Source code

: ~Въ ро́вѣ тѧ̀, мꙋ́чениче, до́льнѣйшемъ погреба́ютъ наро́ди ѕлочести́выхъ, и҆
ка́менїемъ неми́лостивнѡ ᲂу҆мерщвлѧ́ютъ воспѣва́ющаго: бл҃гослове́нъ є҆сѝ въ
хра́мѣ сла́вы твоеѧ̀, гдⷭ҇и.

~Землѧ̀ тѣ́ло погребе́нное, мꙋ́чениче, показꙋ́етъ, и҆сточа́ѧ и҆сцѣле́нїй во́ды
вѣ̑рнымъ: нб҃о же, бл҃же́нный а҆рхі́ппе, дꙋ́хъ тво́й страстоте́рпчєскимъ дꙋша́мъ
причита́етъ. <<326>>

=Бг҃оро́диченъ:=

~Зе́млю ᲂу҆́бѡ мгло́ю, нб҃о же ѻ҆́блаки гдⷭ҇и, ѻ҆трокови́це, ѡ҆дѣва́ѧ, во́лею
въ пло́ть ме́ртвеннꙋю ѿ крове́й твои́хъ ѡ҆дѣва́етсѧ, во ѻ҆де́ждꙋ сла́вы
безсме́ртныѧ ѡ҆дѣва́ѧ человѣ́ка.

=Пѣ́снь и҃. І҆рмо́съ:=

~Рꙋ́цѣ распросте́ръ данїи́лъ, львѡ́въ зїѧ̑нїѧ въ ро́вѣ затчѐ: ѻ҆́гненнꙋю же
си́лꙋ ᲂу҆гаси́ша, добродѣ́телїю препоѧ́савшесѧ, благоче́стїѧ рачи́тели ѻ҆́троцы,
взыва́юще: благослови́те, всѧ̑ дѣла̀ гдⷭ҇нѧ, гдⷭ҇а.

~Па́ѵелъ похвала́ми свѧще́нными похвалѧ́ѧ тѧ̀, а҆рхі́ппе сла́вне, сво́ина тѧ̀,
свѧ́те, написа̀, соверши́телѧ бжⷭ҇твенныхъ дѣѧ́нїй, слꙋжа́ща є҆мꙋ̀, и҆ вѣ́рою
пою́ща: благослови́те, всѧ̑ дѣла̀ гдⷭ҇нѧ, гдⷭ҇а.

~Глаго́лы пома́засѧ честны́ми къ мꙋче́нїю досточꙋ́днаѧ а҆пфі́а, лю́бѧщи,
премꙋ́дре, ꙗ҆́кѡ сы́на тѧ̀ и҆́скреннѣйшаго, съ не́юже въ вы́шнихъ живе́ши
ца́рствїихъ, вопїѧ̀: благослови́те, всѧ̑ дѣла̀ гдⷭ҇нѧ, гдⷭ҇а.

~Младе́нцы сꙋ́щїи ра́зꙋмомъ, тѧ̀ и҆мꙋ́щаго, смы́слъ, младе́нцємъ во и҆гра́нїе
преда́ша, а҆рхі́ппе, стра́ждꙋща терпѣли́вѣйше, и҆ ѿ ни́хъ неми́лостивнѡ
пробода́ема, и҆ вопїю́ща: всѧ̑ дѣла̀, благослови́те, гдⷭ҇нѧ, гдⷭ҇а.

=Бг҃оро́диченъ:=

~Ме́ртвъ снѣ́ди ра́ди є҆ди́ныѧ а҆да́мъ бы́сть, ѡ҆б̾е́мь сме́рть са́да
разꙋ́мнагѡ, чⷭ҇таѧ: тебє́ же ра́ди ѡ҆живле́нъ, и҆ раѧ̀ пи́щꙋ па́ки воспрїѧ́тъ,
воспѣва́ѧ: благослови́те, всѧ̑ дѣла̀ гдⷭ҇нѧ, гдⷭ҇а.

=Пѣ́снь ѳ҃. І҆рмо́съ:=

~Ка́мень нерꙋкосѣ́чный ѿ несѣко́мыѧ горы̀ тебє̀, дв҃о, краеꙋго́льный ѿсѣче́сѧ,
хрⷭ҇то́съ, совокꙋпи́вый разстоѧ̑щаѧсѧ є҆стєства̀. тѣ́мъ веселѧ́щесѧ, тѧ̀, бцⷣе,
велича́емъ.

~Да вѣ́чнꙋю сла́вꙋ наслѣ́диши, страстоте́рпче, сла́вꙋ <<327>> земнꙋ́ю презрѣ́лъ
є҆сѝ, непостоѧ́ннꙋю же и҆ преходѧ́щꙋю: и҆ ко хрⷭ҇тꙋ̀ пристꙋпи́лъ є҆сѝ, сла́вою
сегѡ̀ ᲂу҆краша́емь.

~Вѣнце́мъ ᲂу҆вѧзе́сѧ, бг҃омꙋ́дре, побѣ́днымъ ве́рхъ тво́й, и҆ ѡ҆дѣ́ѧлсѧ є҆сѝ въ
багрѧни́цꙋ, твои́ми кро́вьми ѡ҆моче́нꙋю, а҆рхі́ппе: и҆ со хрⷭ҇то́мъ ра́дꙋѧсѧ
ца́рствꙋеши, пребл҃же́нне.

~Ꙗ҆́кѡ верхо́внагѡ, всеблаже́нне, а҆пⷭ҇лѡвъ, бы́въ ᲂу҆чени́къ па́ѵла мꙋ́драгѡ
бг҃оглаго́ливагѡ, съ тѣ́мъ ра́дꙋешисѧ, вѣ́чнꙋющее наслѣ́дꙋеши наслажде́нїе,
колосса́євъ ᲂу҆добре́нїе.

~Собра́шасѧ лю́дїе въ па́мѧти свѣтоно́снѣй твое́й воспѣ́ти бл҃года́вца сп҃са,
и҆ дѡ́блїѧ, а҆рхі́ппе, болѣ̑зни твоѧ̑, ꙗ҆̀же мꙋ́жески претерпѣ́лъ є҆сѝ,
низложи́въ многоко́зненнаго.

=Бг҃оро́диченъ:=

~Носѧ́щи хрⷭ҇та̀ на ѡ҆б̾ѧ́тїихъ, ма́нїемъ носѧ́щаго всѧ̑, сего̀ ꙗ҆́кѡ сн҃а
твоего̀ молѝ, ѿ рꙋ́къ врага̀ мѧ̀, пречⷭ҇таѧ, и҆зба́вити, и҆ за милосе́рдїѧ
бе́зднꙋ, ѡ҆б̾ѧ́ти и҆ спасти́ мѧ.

◆ ◆ ◆ ◆

# GOAL OF THE EXERCISE:
Each line from the line holding "низложи́въ многоко́зненнаго." through the end of the material above is to be printed exactly, both ends included, and no other line is to appear.

# TASK SOLUTION:
низложи́въ многоко́зненнаго.

=Бг҃оро́диченъ:=

~Носѧ́щи хрⷭ҇та̀ на ѡ҆б̾ѧ́тїихъ, ма́нїемъ носѧ́щаго всѧ̑, сего̀ ꙗ҆́кѡ сн҃а
твоего̀ молѝ, ѿ рꙋ́къ врага̀ мѧ̀, пречⷭ҇таѧ, и҆зба́вити, и҆ за милосе́рдїѧ
бе́зднꙋ, ѡ҆б̾ѧ́ти и҆ спасти́ мѧ.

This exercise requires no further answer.